Il est donc douteux que la BCE réclame vraiment un
dollar plus fort. Une prétention plus réaliste est que le
côté européen voudrait voir une certaine sorte d'intervention
coordonnée qui écarterait le fardeau de l'ajustement plus même
entre l'euro et verouillerait des devises asiatiques, comme
assurance contre le scénario de risque décrit ci-dessus. L'Europe, cependant, est le plus susceptible de la
trouvaille elle-même d'isolement comme divisée. Les USA n'ont
aucune incitation pour combattre la tendance courante du marché,
comme des exportations plus fortes supportent la croissance et aident
à rétrécir le déficit commercial commercial, alors que les
fonctionnaires de Fédéral ne semblent pas excessivement préoccupés
par l'impact inflationniste potentiel à ce stade. La Chine suit
son propre chemin de politique, politique monétaire finetuning et
laisse de la vapeur outre du marché boursier domestique, et est peu
susceptible d'être poussée à une appréciation plus rapide
d'yuan.
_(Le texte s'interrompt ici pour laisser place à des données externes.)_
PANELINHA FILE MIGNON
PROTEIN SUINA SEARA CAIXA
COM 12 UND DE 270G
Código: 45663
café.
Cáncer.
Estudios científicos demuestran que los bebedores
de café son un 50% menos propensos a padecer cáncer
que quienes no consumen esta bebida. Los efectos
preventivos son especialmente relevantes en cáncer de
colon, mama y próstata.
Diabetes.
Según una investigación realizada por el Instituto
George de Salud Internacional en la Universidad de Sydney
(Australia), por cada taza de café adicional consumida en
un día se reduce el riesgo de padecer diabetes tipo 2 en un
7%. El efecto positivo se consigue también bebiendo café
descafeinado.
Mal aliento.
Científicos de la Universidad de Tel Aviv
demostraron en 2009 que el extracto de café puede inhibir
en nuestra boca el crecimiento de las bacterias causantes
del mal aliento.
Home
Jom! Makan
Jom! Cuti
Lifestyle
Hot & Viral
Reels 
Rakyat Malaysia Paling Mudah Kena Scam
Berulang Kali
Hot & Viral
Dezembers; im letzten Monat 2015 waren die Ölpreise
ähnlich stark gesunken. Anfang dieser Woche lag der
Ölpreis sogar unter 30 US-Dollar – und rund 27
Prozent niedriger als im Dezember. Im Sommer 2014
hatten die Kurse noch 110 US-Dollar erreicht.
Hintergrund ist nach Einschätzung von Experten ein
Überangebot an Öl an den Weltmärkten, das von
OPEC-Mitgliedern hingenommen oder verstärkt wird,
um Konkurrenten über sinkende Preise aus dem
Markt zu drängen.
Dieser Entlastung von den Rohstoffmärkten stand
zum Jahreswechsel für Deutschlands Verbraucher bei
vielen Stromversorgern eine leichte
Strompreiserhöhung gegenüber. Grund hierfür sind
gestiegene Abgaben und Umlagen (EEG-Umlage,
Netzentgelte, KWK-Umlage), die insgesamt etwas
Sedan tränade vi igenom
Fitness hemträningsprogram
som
Quant au Japon, alors que le BoJ voudrait être
en mesure pour soulever des taux autres à un rythme plus rapide, une
appréciation rapide soudaine de Yens serait risquée à un moment où
les indicateurs de croissance sont des décisionnaires de
mixed??.Japanese sont donc également peu susceptibles de montrer
n'importe quel enthousiasme pour l'intervention coordonnée. L'économie globale et le système financier global sont
encore fragiles, et l'intervention coordonnée sur des marchés de
changes, verbaux ou autrement, serait un choc. La plupart des
décisionnaires considéreraient ceci un risque inutile, comme
constellation courante de taux de change, tandis que non optimaux, ne
posent pas probablement un danger clair et actuel. L'Europe est
la partie la plus inquiétée, mais ne peut pas présenter même un
avant unifié, qui fait sa pression même moins probablement d'être
efficace. Est une question séparée naturellement ce qui aimable à
l'action pourrait être efficace. Les marchés de changes sont
énormes et extrêmement liquides, avec des volumes rapetissant la
puissance de feu de n'importe quelle banque centrale individuelle.
Une intervention d'isolement de devise par une banque centrale
individuelle aurait la chance de succès très petite. Une
intervention coordonnée, conduite par une opinion partagée sur la
correction nécessaire des croix principales, serait une autre
matière, et l'impact sur le sentiment du marché pourrait être
substantiel, et suffisant pour pousser le marché de la direction
désirée. C'est une stratégie de highrisk, cependant, dans le
sens que si l'intervention coordonnée échoue, elle ressemblerait à
l'arsenal des décisionnaires a été encore épuisé, à un moment où
il y a les points d'interrogation sérieux sur l'efficacité de la
politique monétaire. Par conséquent, les décisionnaires
recourraient à lui seulement s'ils convenaient entièrement sur le
besoin d'intervention, et sur la façon dont la mettre en application
? ?. ce qui semble loin du contexte courant.